Your answer must consist solely of the lines from the one containing "SYSTEM WORKS 依旧很体贴地重整过往的作品，并于新的" through the last line of the records below, reproduced exactly, with all pictures omitted.

**Information given**:

* * * * * * *

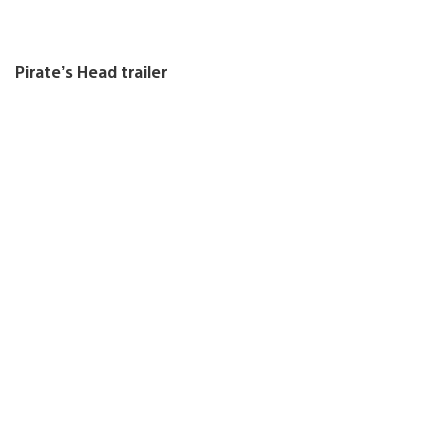
Pirate’s Head trailer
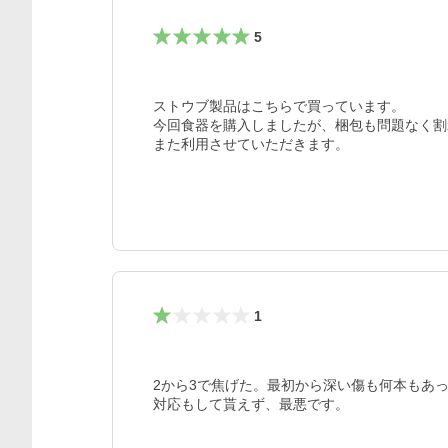
5
ストウブ製品はこちらで買っています。

今回食器を購入しましたが、梱包も問題なく割
また利用させていただきます。
1
2から3で焦げた。最初から深い傷も何本もあっ
対応もして貰えず、最悪です。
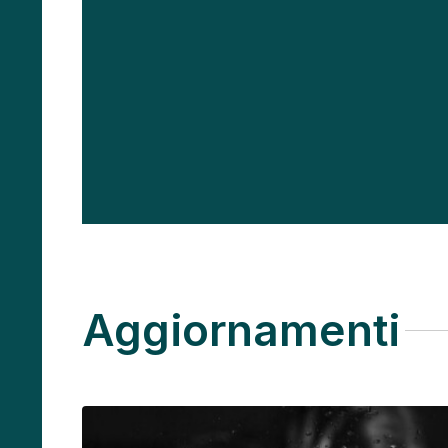
Aggiornamenti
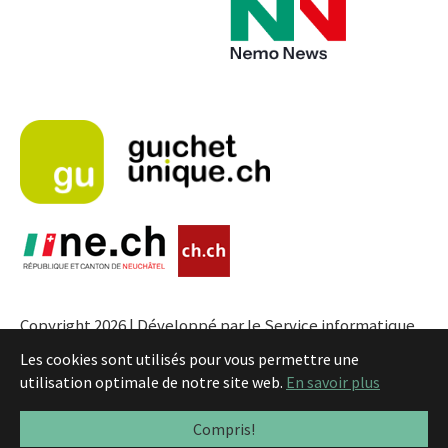
Copyright 2026 | Développé par le Service informatique
de l'Entité neuchâteloise |
Conditions
Les cookies sont utilisés pour vous permettre une
utilisation optimale de notre site web.
En savoir plus
Compris!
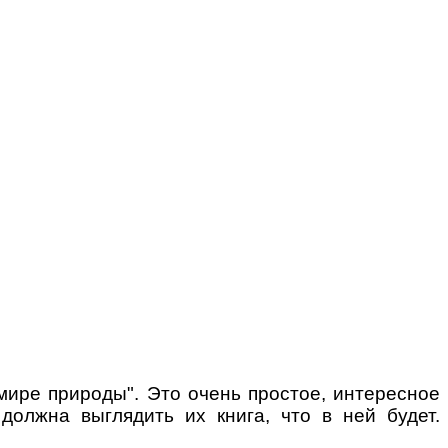
 мире природы". Это очень простое, интересное
должна выглядить их книга, что в ней будет.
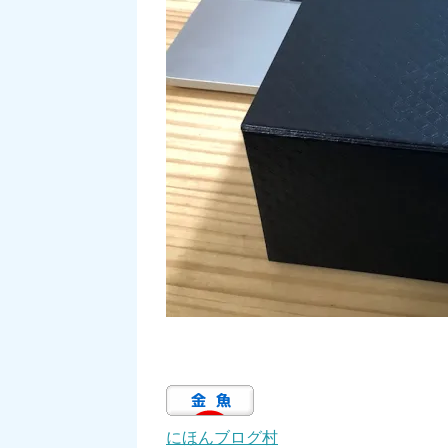
にほんブログ村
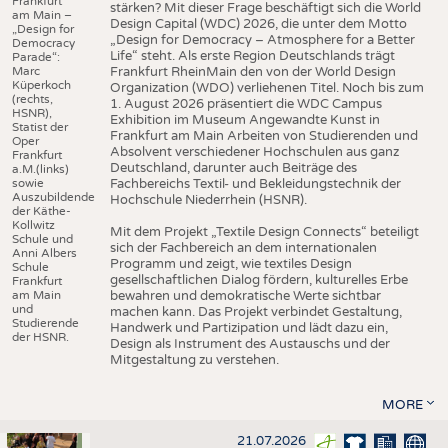
Frankfurt
stärken? Mit dieser Frage beschäftigt sich die World
am Main –
Design Capital (WDC) 2026, die unter dem Motto
„Design for
„Design for Democracy – Atmosphere for a Better
Democracy
Life“ steht. Als erste Region Deutschlands trägt
Parade“:
Marc
Frankfurt RheinMain den von der World Design
Küperkoch
Organization (WDO) verliehenen Titel. Noch bis zum
(rechts,
1. August 2026 präsentiert die WDC Campus
HSNR),
Exhibition im Museum Angewandte Kunst in
Statist der
Frankfurt am Main Arbeiten von Studierenden und
Oper
Absolvent verschiedener Hochschulen aus ganz
Frankfurt
Deutschland, darunter auch Beiträge des
a.M.(links)
sowie
Fachbereichs Textil- und Bekleidungstechnik der
Auszubildende
Hochschule Niederrhein (HSNR).
der Käthe-
Kollwitz
Mit dem Projekt „Textile Design Connects“ beteiligt
Schule und
sich der Fachbereich an dem internationalen
Anni Albers
Programm und zeigt, wie textiles Design
Schule
gesellschaftlichen Dialog fördern, kulturelles Erbe
Frankfurt
am Main
bewahren und demokratische Werte sichtbar
und
machen kann. Das Projekt verbindet Gestaltung,
Studierende
Handwerk und Partizipation und lädt dazu ein,
der HSNR.
Design als Instrument des Austauschs und der
Mitgestaltung zu verstehen.
MORE
21.07.2026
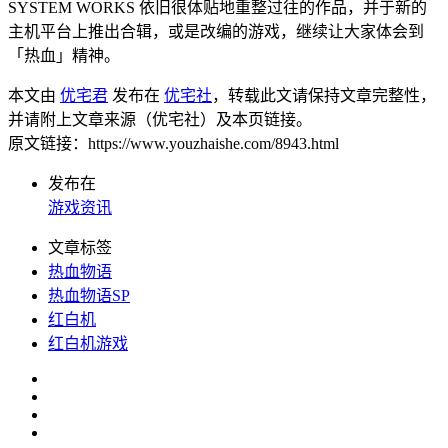
SYSTEM WORKS 依旧很体贴地重整过往的作品，并于新的
主机平台上推出合辑，或是改编的游戏，继续让大家体会到
「热血」精神。
本文由
优宅君
发布在
优宅社
，转载此文请保持文章完整性，
并请附上文章来源（优宅社）及本页链接。
原文链接：https://www.youzhaishe.com/8943.html
发布在
游戏资讯
文章标签
热血物语
热血物语SP
红白机
红白机游戏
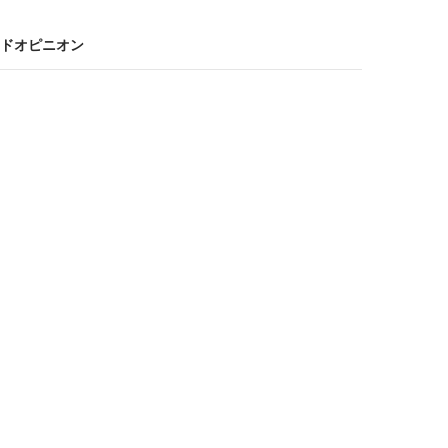
ドオピニオン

* * * * * * *

**Response area**:
SYSTEM WORKS 依旧很体贴地重整过往的作品，并于新的
主机平台上推出合辑，或是改编的游戏，继续让大家体会到
「热血」精神。
本文由
优宅君
发布在
优宅社
，转载此文请保持文章完整性，
并请附上文章来源（优宅社）及本页链接。
原文链接：https://www.youzhaishe.com/8943.html
发布在
游戏资讯
文章标签
热血物语
热血物语SP
红白机
红白机游戏
ドオピニオン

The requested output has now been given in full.